心配が杞憂に終わりますようにと、桃花は両目をつむり、一心に祈る。
すると、
「桃花?……どーした? 熱心に、何を祈ってるんだ?」
戸惑っているような咲耶の声がし、桃花はハッとして目を開く。
「あ……。う、ううんっ。何でもないっ。……え……と、あの……。あっ、そう! わたしの水着、似合ってないって、笑われないかなー……って。
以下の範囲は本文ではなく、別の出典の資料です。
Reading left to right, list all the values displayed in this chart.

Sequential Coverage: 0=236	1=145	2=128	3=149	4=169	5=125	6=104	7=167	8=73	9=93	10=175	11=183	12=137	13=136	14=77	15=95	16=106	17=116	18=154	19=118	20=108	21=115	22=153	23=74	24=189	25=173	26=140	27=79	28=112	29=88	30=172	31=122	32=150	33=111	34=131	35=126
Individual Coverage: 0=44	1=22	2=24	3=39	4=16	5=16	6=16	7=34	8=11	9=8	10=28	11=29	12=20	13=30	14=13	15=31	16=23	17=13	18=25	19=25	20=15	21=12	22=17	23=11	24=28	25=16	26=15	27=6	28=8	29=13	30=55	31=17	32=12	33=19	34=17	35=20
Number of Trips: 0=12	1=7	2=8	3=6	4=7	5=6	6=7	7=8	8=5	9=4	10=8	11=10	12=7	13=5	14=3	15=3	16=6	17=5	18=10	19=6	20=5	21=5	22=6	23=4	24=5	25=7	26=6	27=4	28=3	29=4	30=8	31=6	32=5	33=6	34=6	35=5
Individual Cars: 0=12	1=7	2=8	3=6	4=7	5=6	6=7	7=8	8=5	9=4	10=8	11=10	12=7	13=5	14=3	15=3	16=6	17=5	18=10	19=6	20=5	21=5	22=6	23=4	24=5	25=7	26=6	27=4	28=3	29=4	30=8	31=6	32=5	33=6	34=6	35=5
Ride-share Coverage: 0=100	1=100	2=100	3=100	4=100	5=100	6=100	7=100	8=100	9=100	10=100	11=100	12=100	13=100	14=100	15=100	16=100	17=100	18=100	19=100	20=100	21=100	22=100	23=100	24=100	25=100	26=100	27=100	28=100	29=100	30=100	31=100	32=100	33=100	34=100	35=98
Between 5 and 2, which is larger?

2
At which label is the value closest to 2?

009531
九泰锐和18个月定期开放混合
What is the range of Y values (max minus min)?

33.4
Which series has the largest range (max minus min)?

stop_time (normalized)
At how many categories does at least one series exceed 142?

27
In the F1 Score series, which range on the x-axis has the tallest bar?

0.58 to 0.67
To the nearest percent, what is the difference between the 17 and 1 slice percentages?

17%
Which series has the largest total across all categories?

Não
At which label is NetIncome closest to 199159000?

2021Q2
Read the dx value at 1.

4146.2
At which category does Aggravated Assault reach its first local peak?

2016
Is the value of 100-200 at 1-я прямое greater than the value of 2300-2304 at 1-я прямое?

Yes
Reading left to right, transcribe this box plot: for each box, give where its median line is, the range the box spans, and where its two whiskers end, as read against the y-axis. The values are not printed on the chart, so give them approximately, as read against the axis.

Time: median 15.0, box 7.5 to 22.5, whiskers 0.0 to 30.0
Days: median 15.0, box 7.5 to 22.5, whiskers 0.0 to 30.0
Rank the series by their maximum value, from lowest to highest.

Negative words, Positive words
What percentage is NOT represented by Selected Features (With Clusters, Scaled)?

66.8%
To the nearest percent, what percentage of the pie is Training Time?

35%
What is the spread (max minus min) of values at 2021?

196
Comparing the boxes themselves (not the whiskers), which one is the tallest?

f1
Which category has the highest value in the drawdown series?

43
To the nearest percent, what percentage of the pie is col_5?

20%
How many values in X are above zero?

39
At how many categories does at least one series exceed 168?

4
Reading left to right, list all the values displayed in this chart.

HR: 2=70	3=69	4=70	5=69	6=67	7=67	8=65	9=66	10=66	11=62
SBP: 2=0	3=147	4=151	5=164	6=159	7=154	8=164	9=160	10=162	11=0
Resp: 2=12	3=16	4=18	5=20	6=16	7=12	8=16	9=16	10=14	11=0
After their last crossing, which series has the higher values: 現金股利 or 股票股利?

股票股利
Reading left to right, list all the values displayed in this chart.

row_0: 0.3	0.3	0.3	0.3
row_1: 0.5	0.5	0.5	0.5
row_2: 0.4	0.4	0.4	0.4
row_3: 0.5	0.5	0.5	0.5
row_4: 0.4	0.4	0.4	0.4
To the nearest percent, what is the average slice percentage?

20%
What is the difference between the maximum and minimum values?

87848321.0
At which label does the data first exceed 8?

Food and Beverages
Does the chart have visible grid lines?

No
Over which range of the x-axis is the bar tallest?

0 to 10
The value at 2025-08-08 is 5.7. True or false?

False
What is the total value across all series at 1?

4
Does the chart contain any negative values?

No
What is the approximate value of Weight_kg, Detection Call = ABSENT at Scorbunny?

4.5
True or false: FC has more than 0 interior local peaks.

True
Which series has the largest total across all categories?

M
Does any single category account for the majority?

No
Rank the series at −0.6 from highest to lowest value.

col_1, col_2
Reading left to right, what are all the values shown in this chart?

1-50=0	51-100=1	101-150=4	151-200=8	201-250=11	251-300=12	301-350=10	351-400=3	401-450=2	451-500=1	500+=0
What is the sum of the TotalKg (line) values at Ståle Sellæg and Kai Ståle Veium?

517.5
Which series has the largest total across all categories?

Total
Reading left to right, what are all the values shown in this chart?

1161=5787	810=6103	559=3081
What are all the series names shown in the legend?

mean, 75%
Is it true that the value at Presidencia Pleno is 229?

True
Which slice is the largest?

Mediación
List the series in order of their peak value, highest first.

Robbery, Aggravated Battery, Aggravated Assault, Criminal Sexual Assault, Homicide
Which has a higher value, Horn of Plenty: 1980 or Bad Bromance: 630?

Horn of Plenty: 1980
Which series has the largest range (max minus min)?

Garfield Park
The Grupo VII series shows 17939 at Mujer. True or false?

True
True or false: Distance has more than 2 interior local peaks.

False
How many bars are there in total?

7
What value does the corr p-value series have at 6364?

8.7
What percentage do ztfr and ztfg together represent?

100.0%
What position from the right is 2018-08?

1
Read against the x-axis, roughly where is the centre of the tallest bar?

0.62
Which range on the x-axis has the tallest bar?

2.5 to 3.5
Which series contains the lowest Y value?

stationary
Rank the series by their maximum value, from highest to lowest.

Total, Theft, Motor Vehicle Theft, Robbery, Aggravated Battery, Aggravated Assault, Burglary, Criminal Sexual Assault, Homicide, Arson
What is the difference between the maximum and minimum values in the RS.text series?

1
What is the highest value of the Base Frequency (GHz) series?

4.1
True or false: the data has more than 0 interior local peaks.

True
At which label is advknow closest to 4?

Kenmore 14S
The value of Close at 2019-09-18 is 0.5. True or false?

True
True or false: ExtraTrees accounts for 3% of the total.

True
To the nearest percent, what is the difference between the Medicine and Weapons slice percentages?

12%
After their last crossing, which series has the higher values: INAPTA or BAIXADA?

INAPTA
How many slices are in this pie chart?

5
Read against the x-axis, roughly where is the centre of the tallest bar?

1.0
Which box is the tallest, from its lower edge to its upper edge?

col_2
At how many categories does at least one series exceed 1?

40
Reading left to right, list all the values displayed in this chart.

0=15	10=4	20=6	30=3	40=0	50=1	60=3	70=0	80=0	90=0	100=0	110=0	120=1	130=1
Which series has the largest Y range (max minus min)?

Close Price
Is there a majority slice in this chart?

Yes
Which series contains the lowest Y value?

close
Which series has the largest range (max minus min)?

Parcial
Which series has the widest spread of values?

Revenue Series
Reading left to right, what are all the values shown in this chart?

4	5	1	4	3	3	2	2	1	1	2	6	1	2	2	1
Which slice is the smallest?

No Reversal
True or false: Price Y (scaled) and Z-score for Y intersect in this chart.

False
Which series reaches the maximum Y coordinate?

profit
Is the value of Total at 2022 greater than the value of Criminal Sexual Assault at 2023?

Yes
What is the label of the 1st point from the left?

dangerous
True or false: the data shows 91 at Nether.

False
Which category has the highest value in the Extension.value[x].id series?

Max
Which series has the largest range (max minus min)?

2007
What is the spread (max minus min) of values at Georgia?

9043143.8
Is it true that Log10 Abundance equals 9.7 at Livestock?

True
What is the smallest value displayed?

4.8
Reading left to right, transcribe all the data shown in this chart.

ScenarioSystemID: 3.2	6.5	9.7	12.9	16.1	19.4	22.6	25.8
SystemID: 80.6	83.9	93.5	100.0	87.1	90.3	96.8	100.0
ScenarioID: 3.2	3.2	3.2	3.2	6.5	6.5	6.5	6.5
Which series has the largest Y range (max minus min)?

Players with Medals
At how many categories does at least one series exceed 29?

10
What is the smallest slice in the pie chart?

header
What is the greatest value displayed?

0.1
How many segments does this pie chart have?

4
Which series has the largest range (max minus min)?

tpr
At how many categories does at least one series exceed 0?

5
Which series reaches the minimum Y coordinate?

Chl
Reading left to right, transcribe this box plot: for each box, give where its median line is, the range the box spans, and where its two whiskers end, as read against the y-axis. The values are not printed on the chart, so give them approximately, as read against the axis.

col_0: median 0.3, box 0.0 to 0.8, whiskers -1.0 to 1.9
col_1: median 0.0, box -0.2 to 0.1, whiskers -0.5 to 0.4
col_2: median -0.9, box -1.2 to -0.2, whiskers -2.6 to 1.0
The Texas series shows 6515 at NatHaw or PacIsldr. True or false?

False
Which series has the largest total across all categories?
笑われませんよーにって、お祈りしてたの」
とっさにそう言ってごまかすと、咲耶は桃花の肩をガシッと掴み、怖いくらい真剣な顔を近付けて、
「何を言ってるんだ桃花! 桃花の水着姿だぞ!? どんな水着であろうと、似合わないわけが――可愛くないわけがないじゃないか!! 特に、楠木がおまえの水着姿を目にしてみろ! いつも以上のマヌケ面を晒し、これでもかってほど真っ赤になって、見惚れてしまうに決まっている!! これはもう、見なくてもわかる!! 間違いない!! 既に決まっていることだ!! 決定事項なんだよ桃花ぁあッ!!」
顔の真正面、五センチくらいの距離で、力説して来た。
桃花は目をぱちくりさせながら、
「え……。あ……うん?……そ……そーなの、かな……?」
咲耶の迫力に呑まれつつ、自信なげに返事すると、彼女は大きくうなずき、グッと拳を握った。
「当たり前だ!! 桃花の水着姿を見て、可愛くないと思う男など、この世には存在しない!! この私が保証する!! 自信を持て、桃花!!」
(えぇ~……と……。気持ちは嬉しいけど……咲耶ちゃんはいっつも、わたしを大甘に見てくれちゃうからなぁ……。あまり、本気には出来ない……ような……?)
ひきつった笑みを浮かべながらも、桃花は一応、咲耶に『ありがとう』と礼を言った。
他の者の感想はまだわからないが、咲耶が可愛いと思ってくれているのは、事実なのだろう――と納得出来たからだ。
イーリスは、
「桃花が着てるのって、当然、アタシが選んであげた、あの水着よね?」
小首をかしげて訊ねる。
桃花がうなずくと、ニッと、いたずらっ子っぽく笑い、
「なら、間違いないわ! あの水着姿の桃花を見たら、結太なんて秒殺よ、秒殺! いーえ、きっと瞬殺ね! 瞬殺だわ! 見た瞬間に腰から崩れ落ちて、しばらくその場から、起き上がれなくなっちゃうに決まってる! ええ、絶対そーよ! アタシを信じなさい!」
両手を腰に置いて胸を張り、咲耶同様、ハッキリキッパリ言い切った。
桃花は、再び二人を交互に見つめてから、
(そーかなぁ? この水着、ホントにわたしに似合ってるのかな?……二人を信じてないわけじゃないけど……こーゆータイプの水着って初めてだから、なんだか心配だし、ちょっと怖い……)
両手で胸元を押さえ、結太の顔を思い浮かべる。
それから、不安げに表情を曇らせると、小さくため息をついた。